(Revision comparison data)
......
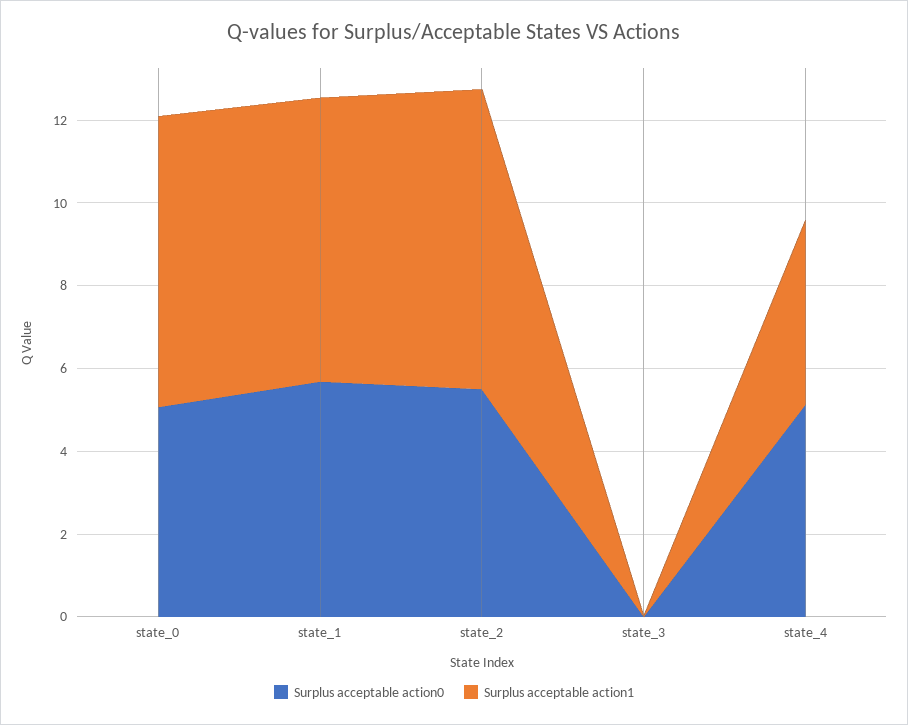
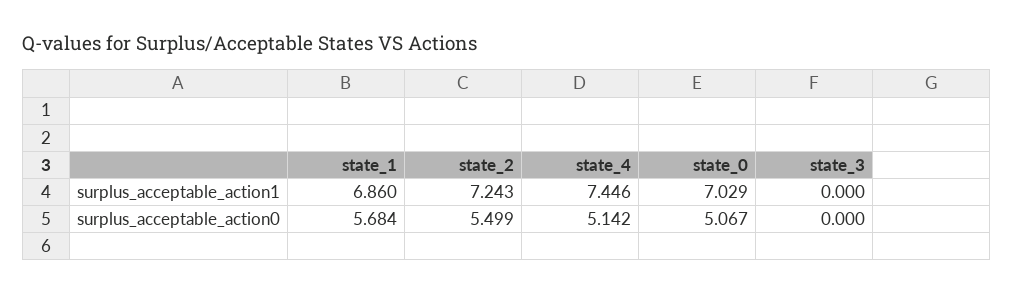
  {
    "Surplus acceptable action0": {
      "state_0": 5.067,
      "state_1": 5.684,
      "state_2": 5.499,
      "state_3": 0,
      "state_4": 5.142
    },
    "Surplus acceptable action1": {
      "state_0": 7.029,
      "state_1": 6.86,
      "state_2": 7.243,
      "state_3": 0,
-     "state_4": 4.5
+     "state_4": 7.446
    }
  }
......
What to work on
Write out every line above exactly as it is, leaving out the pictures.

Problem solution
  {
    "Surplus acceptable action0": {
      "state_0": 5.067,
      "state_1": 5.684,
      "state_2": 5.499,
      "state_3": 0,
      "state_4": 5.142
    },
    "Surplus acceptable action1": {
      "state_0": 7.029,
      "state_1": 6.86,
      "state_2": 7.243,
      "state_3": 0,
-     "state_4": 4.5
+     "state_4": 7.446
    }
  }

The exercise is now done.